Fear of Mistakes Prevents Growth Through Adversity

I’ve always believed that while challenges are difficult to navigate, that adversity truly is the best teacher. We desire for our circumstances to go smoothly, but it’s the bumps in the road that help us learn the skills, habits, and character traits that provide a huge payoff down the road. Most parents know this intuitively about their kids; you’ve got to let them fall (often) and pick themselves back up to prepare themselves for the inevitable problems they will face later in life.

According to psychiatrist Shimi Kang, M.D., “Mistakes allow children an opportunity to stop and assess what they’re doing, and to consider what they can change to succeed next time”

We know this is true for kids, but many adults don’t apply this same concept to themselves; they don’t fully buy into the notion that mistakes provide the fertile ground for experiencing substantial growth.

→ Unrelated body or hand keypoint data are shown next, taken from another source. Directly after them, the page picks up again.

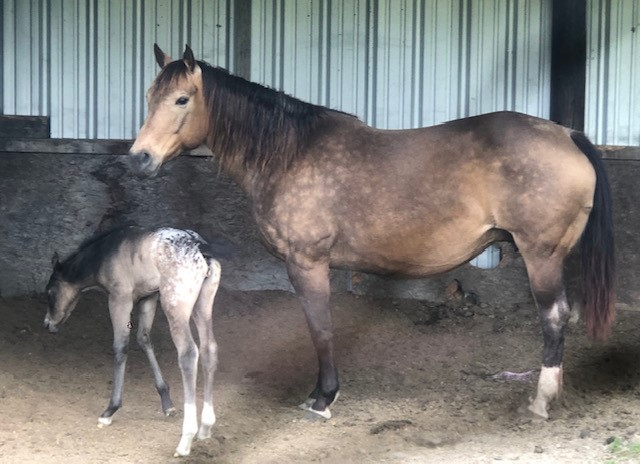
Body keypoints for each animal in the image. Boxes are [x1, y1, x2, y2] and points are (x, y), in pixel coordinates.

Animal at [44, 225, 221, 457]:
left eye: (49, 292)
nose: (48, 324)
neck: (102, 256)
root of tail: (201, 250)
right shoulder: (148, 297)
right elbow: (143, 338)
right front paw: (167, 403)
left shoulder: (120, 297)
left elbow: (120, 346)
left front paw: (110, 410)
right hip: (203, 303)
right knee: (209, 348)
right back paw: (206, 428)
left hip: (175, 303)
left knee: (189, 353)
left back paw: (185, 441)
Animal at [128, 44, 615, 421]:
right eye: (150, 95)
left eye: (182, 99)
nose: (139, 158)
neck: (289, 153)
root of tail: (568, 135)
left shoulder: (306, 263)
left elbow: (320, 327)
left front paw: (323, 397)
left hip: (541, 255)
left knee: (554, 317)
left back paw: (541, 402)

We perform at our very best when we are free from worrying about other people’s expectations and judgements. When you possess the boldness to fail now and again, you are empowered to try new innovative marketing tactics, reach out to potential referral partners with confidence, or perhaps finally hire that LOA whom you’ve needed for so long.

Some of the most successful people in the world have failed i business ventures more often than most people have ever tried. Legendary entrepreneur Richard Branson has pursued hundreds of business ideas over his decades-long career, with many notable failures — including the now-famous Virgin Cola launch. He went up against Coca-Cola and failed miserably, but leveraged that (and other) failures into other immensely successful ventures.

Mistakes That Lead Loan Officers to Success

Not all mistakes are created equal. For example, engaging in a heated, expletive-laced argument with a well-connected, highly respected Real Estate agent isn’t a good idea, obviously. However, some mistakes that Loan Officers are bound to make are a natural progression along a path to success.

Next week you might blow it and misquote a rate. Next month you might take an Agent to coffee and stumble through the entire conversation. However, these types of mistakes do not need to derail you and your reputation. As we’ve seen, the opposite is true. The next time you, (or perhaps your LOA or Processor), steps in it – remember the following:

  • Proactively deliver the news: pick up the phone and make the calls. (DON’T HIDE!)
  • Own it 100%. Explain what happened, and take full responsibility.
  • Sincerely express your empathy.
  • Provide Alternatives. Have a plan that can either fix the mistake, or at least give the person their best possible options.

When a loan file implodes, your referral partners will remember how you handled the situation much longer than they will remember the mistake itself. Use the error to earn their trust, and watch the relationship (and the referrals) grow.